Easton pulls back from a car he’s working on. “He’s painting. Is everything okay?”

“Yes! It’s fucking great!” I grab my brother’s face and plant a kiss to his cheek. He jerks away, probably wondering what in the fuck I’m doing. Have I ever done that to him before? Maybe when he was four and I had to kiss a boo-boo away.

“What the hell happened to you?” he asks just as Dusty comes into the room, wearing the jumpsuit he puts on over his clothes when he’s painting.

“What’s going on?” He frowns.

“I bought the bar!” I move toward him. “Well, I’m buying the bar. We still have to finalize everything. I know it seems crazy. I’ve never owned a bar in my life, but I want this, Dust. I know it’s the right thing. I went to see Mom and Ella and—”

There’s a clanking sound behind me, and I turn to see East dropped a tool to the cement floor. “Don’t say it like that.”

“Say it like what?”

His jaw is tight, eyes darting anywhere but at me. “That you went to see them. They’re not fucking there, Morgan. They’re dead.”

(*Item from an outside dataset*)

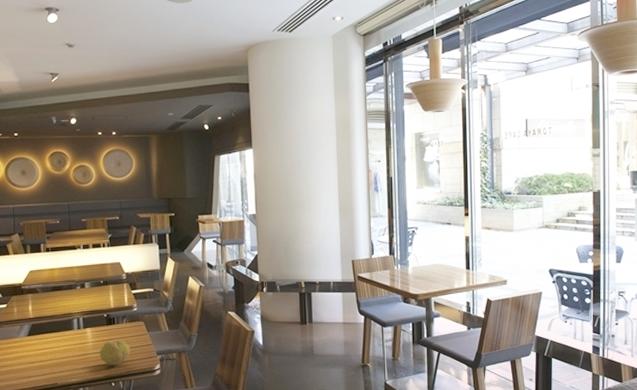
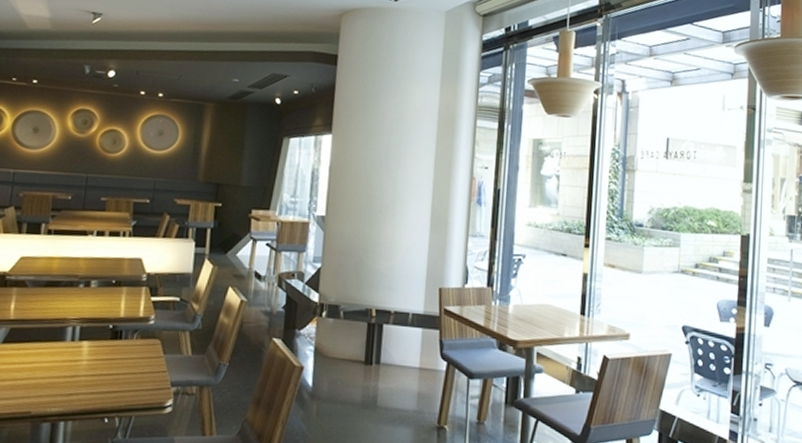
fruit: present [99,341,131,366] -> none [94,361,137,396]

My thoughts twist up, not having expected this reaction and unsure what to say. “You think I don’t know that? I live it every day, East. Just like you.”

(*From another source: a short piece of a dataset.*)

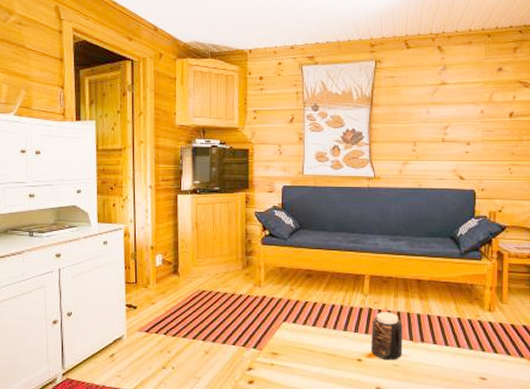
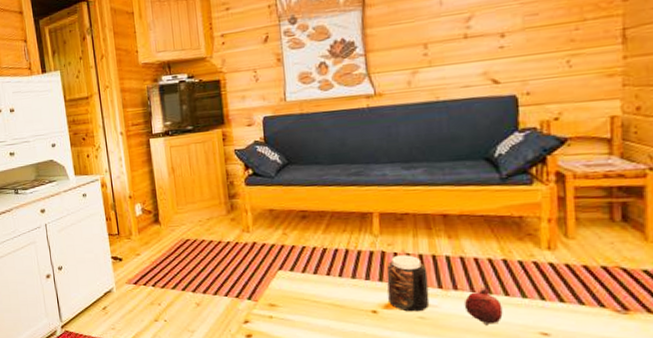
fruit: none [428,341,455,372] -> present [464,288,503,326]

He turns away, rubs a hand over his short hair. “I’m sorry. I fucked this up. You’re excited, and I—”

“You didn’t fuck anything up. We’re good, East. You and I are good.” I glance at Dusty, who nods toward my brother. I walk over to him and pull him into a hug. East returns it, but not with the same strength I’m holding him. “We’re good,” I say again. It takes a moment, but his stiff body begins to loosen up against mine.

East sniffs, then pulls away, taking one swipe at his eyes. “Don’t know why I said that. Finish with your news.”

“That’s not important,” I try to tell him, but he shakes his head.

“It is. Finish your news, or I walk out. I can’t do this, Morgan.”

I know down to the marrow of my bones that he’s telling the truth, that if I try to talk about what he said, about Mom or Ella, that Easton will walk out. It kills me not to, not to find a way to reach him, not to be able to fix the pain that’s going on inside him. “Okay…but I’m always here to talk if you need to.”

And then I tell them about the bar, Dusty and East asking questions. I stay there with them until the end of their workday, East seeming to be past how upset he’d been earlier. When it’s time to close up, Dusty says to East, “You should come over for dinner tonight,” and I let out a sigh of relief. He’s so good at seeing what people need and trying to help.

“I’m fine, Dusty. You don’t have to babysit me,” Easton replies, and shit, there goes that.